EX-10.23 25 t1600032_ex10-23.htm EXHIBIT 10.23


Exhibit 10.23




AMENDMENT TO LEASE dated July , 2015 by and between CEDAR BROOK 7 CORPORATE CENTER, L.P., having an office at 4A Cedar Brook Drive, Cranbury, New Jersey 08512 (hereinafter called the “Landlord”); and Oncobiologics, Inc. having an office at 7 Clarke Drive, Cranbury, New Jersey 08512 (hereinafter called the “Tenant”).




WHEREAS, the Tenant entered into a Lease with Landlord dated March 18, 2011 (“Lease”), in connection with office and laboratory space at 7 Clarke Drive, Cranbury, New Jersey, 08512; and


WHEREAS, the parties entered into a First Lease Amendment dated December, 2013; a Second Amendment to Lease dated July 18, 2014, a Third Amendment dated January 12, 2015, and a Fourth Amendment dated February 9, 2015, and


WHEREAS, the parties want to modify the terms of the Lease,


NOW, THEREFORE, the parties hereto covenant and agree as follows:


1.The Tenant shall increase the area of the Leased Premises by incorporating the remaining 10,468 square feet of space, currently occupied by Iris ID, into the Leased Premises.

__________________________________________________

*PROBLEM DESCRIPTION*. Please state how many square feet the lease amendment adds to the Leased Premises. The material comes from a different source than the lease amendment.

*DATA EXTRACT*.
__________________________________________________

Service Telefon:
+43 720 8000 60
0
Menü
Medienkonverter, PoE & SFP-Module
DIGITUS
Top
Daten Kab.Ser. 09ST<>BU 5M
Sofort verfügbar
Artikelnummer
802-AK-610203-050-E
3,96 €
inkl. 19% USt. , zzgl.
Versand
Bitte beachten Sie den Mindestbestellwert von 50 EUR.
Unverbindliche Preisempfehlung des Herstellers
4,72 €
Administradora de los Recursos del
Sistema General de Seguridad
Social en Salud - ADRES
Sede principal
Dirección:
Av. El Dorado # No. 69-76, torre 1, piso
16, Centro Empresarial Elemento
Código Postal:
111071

__________________________________________________

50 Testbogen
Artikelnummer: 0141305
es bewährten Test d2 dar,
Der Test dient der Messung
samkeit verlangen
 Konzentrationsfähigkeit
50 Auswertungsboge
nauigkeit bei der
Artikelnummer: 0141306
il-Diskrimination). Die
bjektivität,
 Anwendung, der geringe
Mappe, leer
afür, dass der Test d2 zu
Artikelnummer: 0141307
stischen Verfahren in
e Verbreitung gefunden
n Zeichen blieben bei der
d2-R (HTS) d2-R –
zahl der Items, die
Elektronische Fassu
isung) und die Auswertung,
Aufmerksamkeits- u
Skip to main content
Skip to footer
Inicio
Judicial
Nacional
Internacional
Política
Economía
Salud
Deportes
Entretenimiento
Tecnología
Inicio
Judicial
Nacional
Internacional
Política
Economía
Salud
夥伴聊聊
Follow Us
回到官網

__________________________________________________

*TASK RESPONSE*. 10,468 square feet.